O contrato de empréstimo entre a Porsche e o IIICE também foi divulgado.

Confirma que os resultados deveriam ser “tratados pelas partes como informações confidenciais” e de maneira anónima.

No entanto, o acordo também estipula que a cláusula de confidencialidade pode ser anulada quando existem solicitações nesse sentido feitas de acordo com a lei sobre acesso público a documentos. 

“Todas as disposições deste acordo se observam sem prejuízo da lei aplicável incluindo, sem limitações, a lei que rege o direito de acesso público aos documentos”, estabelece o acordo.

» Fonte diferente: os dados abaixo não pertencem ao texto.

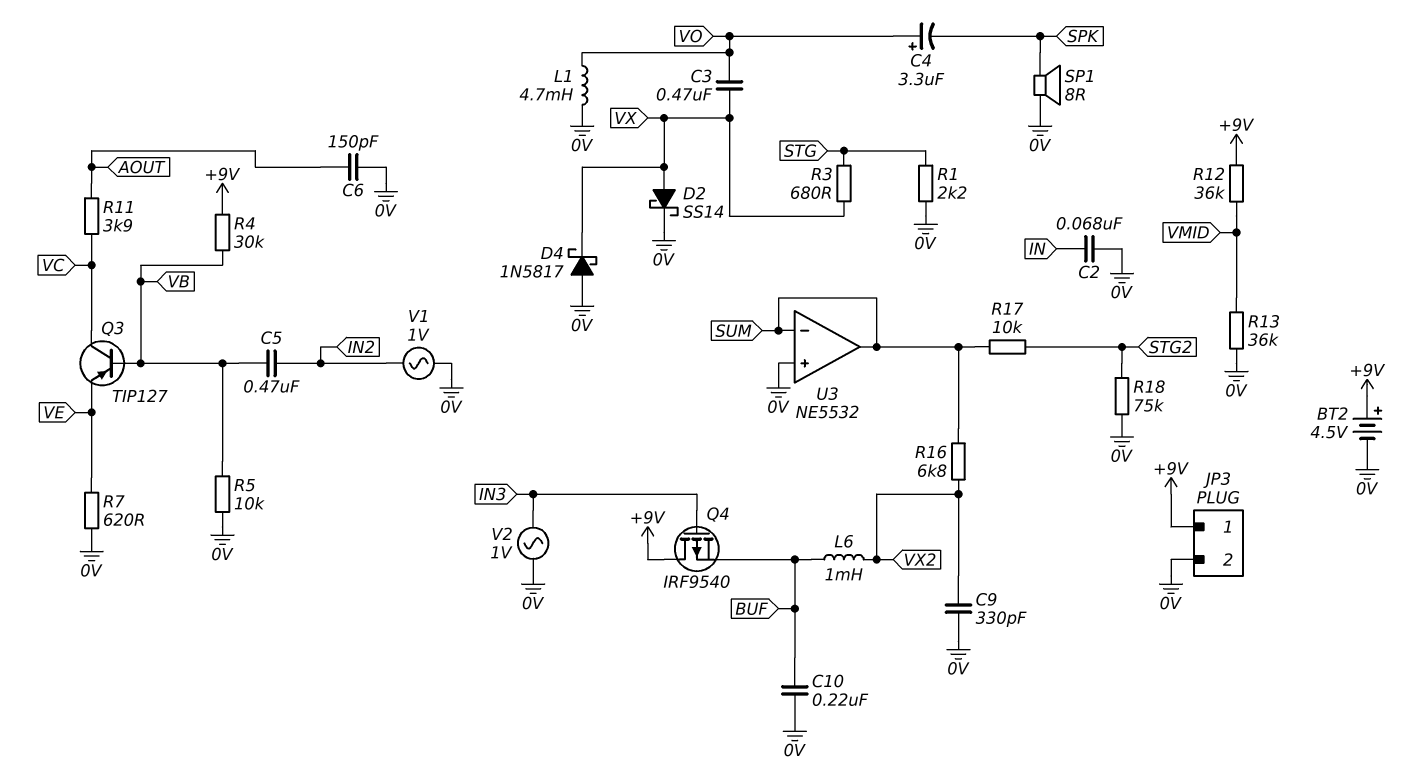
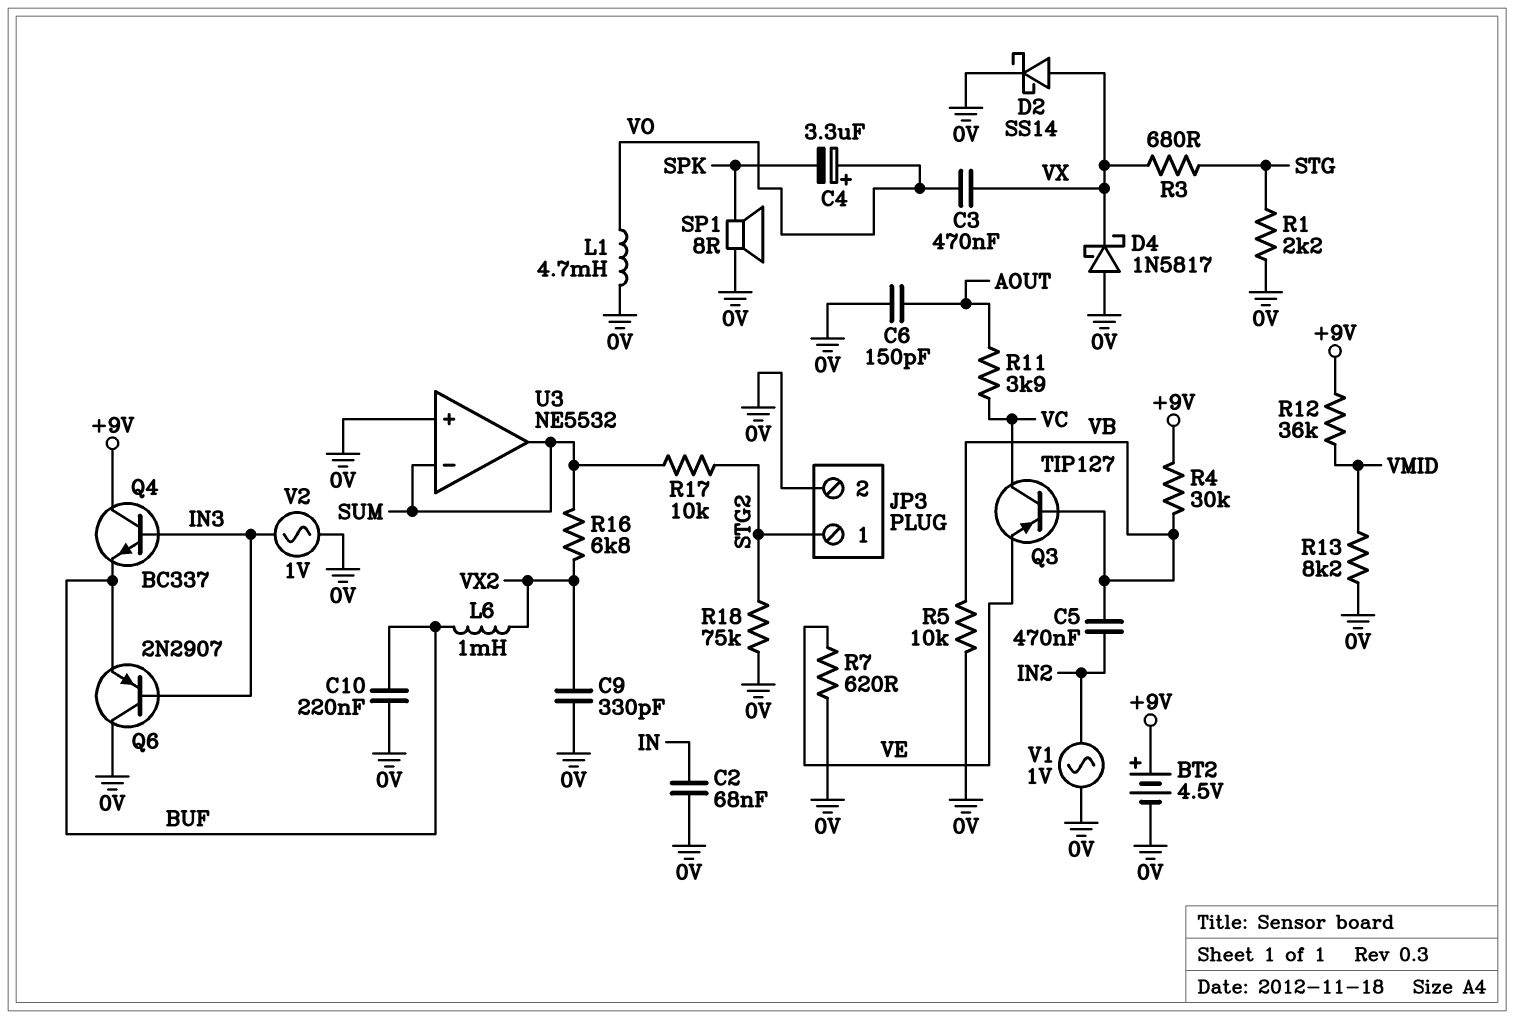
JP3 pin 1: +9V -> STG2
Q4: PMOS IRF9540 (G IN3, D +9V, S BUF) -> NPN BC337 (B IN3, C +9V, E BUF)
Q6: none -> PNP 2N2907 (B IN3, C 0V, E BUF)
R13: 36k (0V, VMID) -> 8.2k (0V, VMID)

“Nenhuma das partes pode reivindicar qualquer dano ou violação deste acordo nos casos em que a outra parte age de acordo com as suas obrigações resultantes da lei que rege o direito de acesso público aos documentos”, desde que a outra parte seja devidamente informada, acrescenta.

No entanto, o CCI decidiu concordar com a objecção da Porsche.

Este não é o primeiro exemplo que revela a posição débil do Centro Conjunto de Investigação perante as empresas do sector automóvel.

De acordo com trocas de e-mails de 2011 e 2013 consultadas por EUobserver, o CCI teve de pedir autorização à Volkswagen para partilhar os resultados dos testes com os Estados membros da União – que são responsáveis pela fiscalização.

A Volkswagen concedeu essa autorização, na condição de que os dados fossem fornecidos de maneira anónima.

Da investigação à fiscalização

Actualmente o CCI é um instituto de investigação e não funciona como uma agência capaz de tomar decisões que sejam vinculativas.

Prevê-se que no próximo ano passe a ter responsabilidades de fiscalização, quando entrar em vigor um novo regulamento.

Após o caso Dieselgate, as instituições da União Europeia chegaram a acordo para a que a Comissão tenha o poder de fazer testes de emissões com carácter fiscalizador e vinculativo e não para fins científicos, como tem sido até ao presente.